14/11/1967 günlü ara kararıyla, tapu kaydının uzman bilirkişi marifetiyle mahallinde uygulanması için keşif yapılmasına ve gerekli giderlerin davalı tarafından yatırılmasına karar verilmiş ve bu karara karşı davalı vekili: ( Toplanan delillere göre keşif yapılmasına mahal görmüyorum ). Bu sebeple masraf yatıramayacağım, davanın reddine karar verilmesini isterim, demiş ve tutanağı imzalanmıştır.
Davalı vekilinin bu açıklaması üzerine mahkemece: Davalı vekilinin işbu beyanının davayı takip etmeyeceği anlamına geldiği gerekçesiyle usulün 409. maddesi uyarınca dava yenileninceye kadar dosyanın muameleden kaldırılmasına karar verilmiştir. Taraflara tebliğ edilmeden davalı vekilinin verdiği dilekçe ile temyiz edilmiş olan bu karar özel dairece ( davacıya gıyap kararı tebliğ edilmesine rağmen duruşmaya gelmemesi sebebiyle dava davalı tarafından takip edilmiştir. Mahkemece keşfe lüzum görülmüş ve keşif masrafının davayı takip eden davalı tarafından ödenmesi karar altına alınmıştır.
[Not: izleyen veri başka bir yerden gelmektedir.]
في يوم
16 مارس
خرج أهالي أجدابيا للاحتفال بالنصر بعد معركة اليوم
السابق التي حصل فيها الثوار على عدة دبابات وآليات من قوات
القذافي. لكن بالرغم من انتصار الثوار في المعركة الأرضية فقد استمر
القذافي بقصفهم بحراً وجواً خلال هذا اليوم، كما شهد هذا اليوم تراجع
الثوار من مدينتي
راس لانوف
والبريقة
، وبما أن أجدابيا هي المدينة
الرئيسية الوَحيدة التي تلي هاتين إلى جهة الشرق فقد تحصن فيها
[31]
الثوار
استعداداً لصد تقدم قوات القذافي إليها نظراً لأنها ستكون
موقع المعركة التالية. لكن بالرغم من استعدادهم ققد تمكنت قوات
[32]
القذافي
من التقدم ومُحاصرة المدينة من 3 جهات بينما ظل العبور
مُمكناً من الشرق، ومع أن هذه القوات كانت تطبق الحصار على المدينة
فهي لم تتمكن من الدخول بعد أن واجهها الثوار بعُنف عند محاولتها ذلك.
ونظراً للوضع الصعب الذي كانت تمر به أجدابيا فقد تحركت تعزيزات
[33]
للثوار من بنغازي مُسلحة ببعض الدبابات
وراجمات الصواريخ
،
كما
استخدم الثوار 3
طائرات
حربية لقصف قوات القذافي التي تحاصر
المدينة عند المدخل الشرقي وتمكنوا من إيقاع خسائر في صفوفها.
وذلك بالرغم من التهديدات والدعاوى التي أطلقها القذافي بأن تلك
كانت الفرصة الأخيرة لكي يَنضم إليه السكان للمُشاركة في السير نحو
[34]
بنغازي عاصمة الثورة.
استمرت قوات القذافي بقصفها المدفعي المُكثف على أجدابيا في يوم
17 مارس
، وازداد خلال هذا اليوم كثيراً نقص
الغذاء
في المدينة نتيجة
Davalı keşfe lüzum olmadığını, keşif masraflarını yatırmayacağını bildirmesi üzerine dava mahkemece müracaata bırakılmıştır. Davayı davalı takip ettiğine göre müracaata bırakılması yolsuzdur. Her halde keşif yapılması gerekli görüldüğü ve davalı taraf keşif masrafını yatırmamakta ısrar ettiği takdirde usulün 425 inci maddesine göre keşif masrafının Hazineden alınması suretiyle tahkikatın yapılması ve davanın sonuçlandırılması zorunlu olduğu düşünülmeden yazılı olduğu üzere karar verilmesi yolsuz olduğu, gerekçesiyle bozulmuş : Mahkemece önceki kararda direnilmiştir.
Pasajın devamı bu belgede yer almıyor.